What you return should be only the lines in the entries below between the one holding "Wir bitten Sie" and the one holding "Umgang mit wassergefährdenden", ends included, with every picture left out.

───── PROVIDED ENTRIES ─────

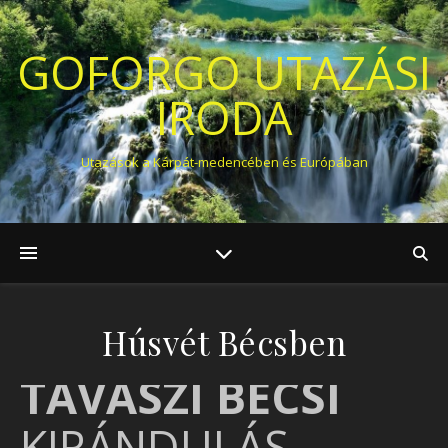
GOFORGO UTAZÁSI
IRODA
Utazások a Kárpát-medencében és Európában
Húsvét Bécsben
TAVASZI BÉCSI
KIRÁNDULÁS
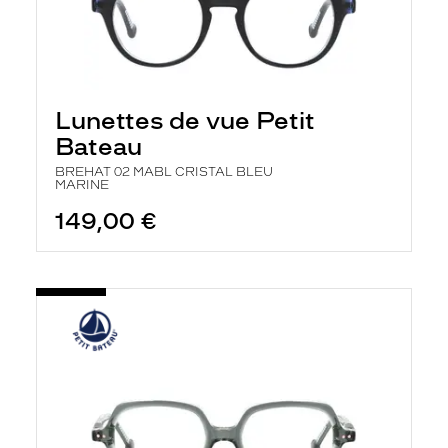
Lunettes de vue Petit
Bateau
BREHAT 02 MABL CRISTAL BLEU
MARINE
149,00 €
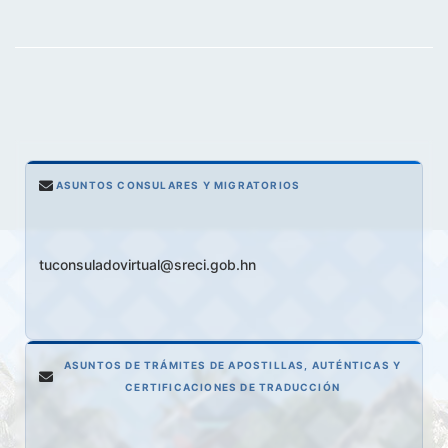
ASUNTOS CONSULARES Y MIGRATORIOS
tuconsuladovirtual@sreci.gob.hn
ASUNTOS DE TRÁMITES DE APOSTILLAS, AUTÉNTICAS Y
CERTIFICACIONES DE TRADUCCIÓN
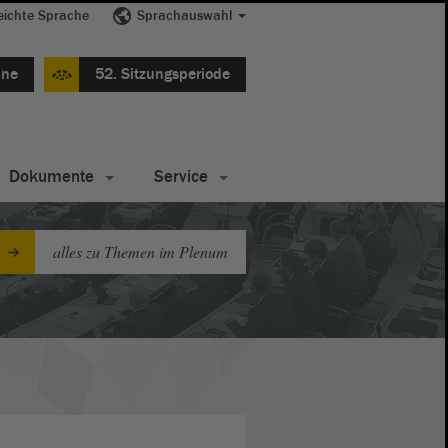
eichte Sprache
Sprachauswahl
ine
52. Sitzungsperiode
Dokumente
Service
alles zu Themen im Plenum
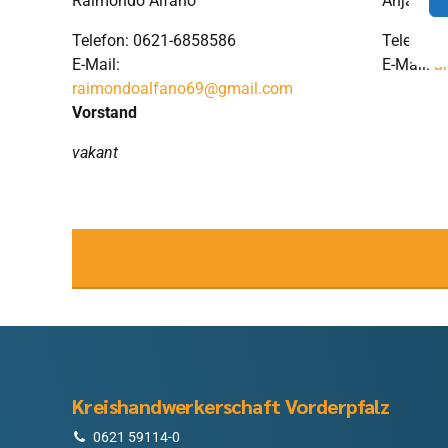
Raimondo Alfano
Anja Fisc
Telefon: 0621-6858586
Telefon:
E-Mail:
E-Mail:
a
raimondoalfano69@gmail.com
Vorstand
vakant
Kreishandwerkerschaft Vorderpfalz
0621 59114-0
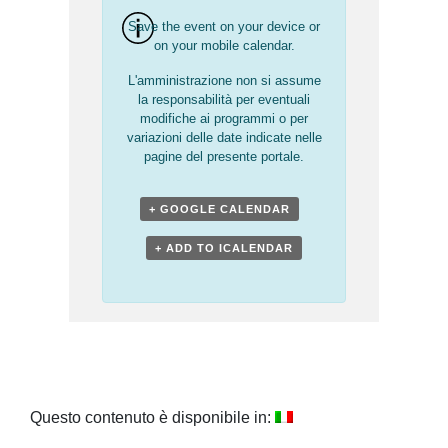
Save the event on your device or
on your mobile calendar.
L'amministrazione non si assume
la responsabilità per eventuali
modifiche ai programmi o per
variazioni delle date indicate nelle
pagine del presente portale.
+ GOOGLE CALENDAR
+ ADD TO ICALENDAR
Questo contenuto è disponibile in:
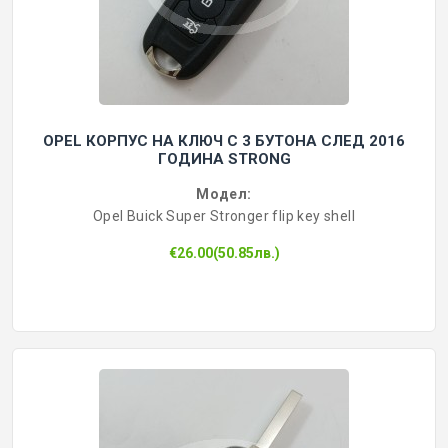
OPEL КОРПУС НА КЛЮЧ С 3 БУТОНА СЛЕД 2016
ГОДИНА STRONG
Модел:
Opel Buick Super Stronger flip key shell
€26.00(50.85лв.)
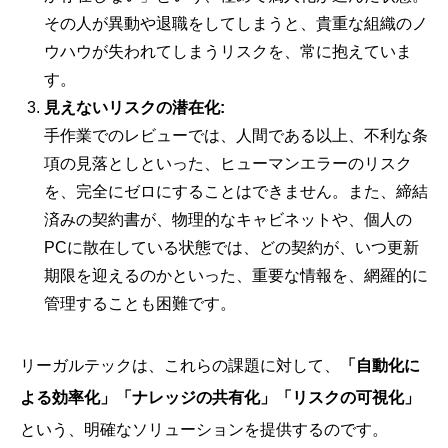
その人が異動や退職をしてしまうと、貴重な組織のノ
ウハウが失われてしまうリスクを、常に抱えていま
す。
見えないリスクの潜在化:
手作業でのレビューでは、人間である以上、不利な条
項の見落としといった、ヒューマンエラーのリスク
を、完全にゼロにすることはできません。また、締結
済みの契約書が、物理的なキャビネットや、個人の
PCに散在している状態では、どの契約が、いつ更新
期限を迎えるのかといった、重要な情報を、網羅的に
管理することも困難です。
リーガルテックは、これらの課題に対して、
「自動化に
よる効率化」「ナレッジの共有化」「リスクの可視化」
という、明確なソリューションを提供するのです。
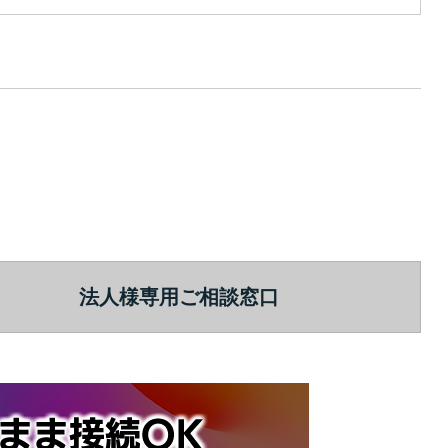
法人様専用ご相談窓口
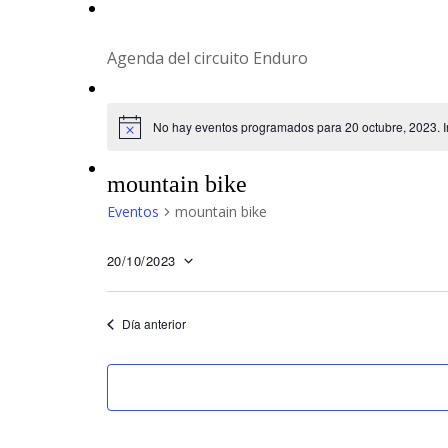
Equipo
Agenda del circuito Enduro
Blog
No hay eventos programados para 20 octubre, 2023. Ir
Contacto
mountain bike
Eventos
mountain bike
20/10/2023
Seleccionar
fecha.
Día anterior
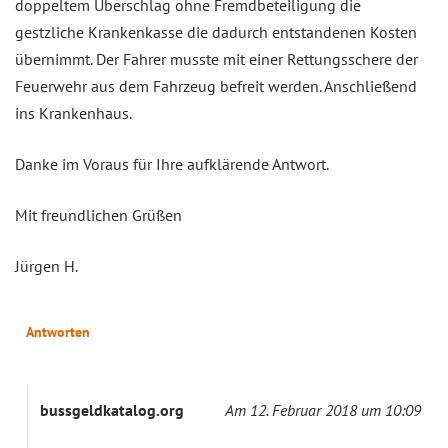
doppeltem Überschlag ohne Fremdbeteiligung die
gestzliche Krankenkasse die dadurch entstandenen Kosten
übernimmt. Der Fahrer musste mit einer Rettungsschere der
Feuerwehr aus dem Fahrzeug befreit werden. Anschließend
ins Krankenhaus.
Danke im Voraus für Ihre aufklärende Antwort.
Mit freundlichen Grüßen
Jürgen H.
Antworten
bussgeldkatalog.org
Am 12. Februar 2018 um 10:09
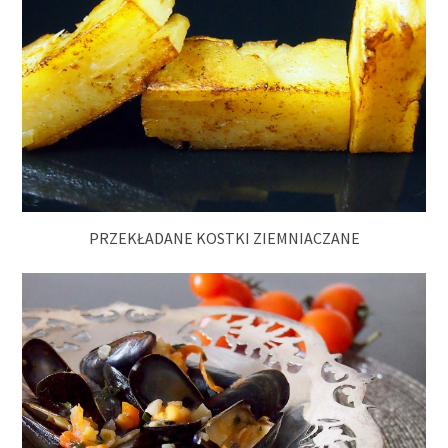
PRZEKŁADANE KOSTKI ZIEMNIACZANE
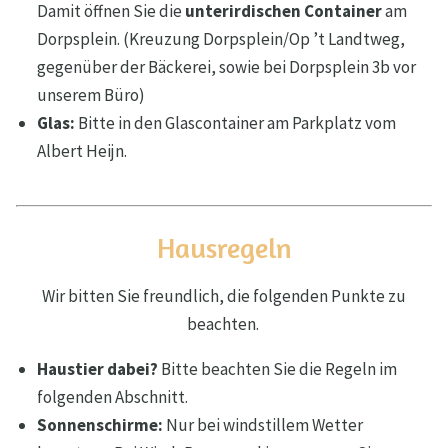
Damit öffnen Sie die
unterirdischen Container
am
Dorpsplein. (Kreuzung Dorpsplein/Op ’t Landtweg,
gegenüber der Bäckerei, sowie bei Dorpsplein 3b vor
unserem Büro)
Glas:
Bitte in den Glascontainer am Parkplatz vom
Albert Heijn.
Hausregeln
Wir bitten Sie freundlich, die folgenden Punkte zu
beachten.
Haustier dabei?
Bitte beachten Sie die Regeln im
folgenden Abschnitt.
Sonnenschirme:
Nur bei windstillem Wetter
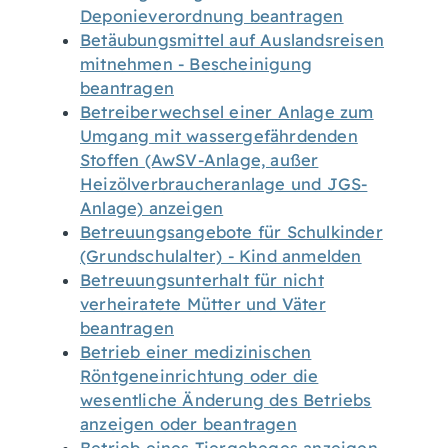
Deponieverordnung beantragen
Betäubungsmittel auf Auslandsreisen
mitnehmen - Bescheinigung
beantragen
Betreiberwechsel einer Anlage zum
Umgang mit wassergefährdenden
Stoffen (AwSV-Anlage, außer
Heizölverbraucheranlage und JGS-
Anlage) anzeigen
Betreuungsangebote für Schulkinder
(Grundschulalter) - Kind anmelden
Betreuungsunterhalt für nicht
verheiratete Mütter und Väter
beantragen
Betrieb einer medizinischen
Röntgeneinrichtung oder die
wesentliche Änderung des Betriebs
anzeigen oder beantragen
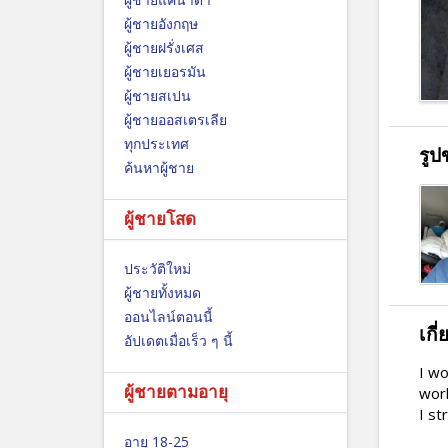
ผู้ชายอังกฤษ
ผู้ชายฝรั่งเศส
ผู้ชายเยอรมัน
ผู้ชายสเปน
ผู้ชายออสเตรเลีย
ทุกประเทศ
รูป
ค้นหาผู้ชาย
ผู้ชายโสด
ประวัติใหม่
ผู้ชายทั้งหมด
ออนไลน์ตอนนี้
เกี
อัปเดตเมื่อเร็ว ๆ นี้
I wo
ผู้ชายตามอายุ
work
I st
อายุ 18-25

─────
───── PROVIDED ENTRIES ─────

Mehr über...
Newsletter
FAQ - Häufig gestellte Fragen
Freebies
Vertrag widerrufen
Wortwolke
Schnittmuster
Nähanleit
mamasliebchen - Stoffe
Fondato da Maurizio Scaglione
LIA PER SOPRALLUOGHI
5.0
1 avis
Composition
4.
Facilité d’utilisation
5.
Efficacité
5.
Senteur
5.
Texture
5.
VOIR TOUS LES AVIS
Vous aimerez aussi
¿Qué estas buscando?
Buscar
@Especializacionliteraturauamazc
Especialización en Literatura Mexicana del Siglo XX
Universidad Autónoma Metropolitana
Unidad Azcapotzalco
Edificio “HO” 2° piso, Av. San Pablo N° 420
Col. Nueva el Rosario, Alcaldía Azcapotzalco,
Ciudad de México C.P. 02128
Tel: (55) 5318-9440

─────

## TASK RESULT
Wir bitten Sie freundlich, die folgenden Punkte zu
beachten.
Haustier dabei?
Bitte beachten Sie die Regeln im
folgenden Abschnitt.
Sonnenschirme:
Nur bei windstillem Wetter
Deponieverordnung beantragen
Betäubungsmittel auf Auslandsreisen
mitnehmen - Bescheinigung
beantragen
Betreiberwechsel einer Anlage zum
Umgang mit wassergefährdenden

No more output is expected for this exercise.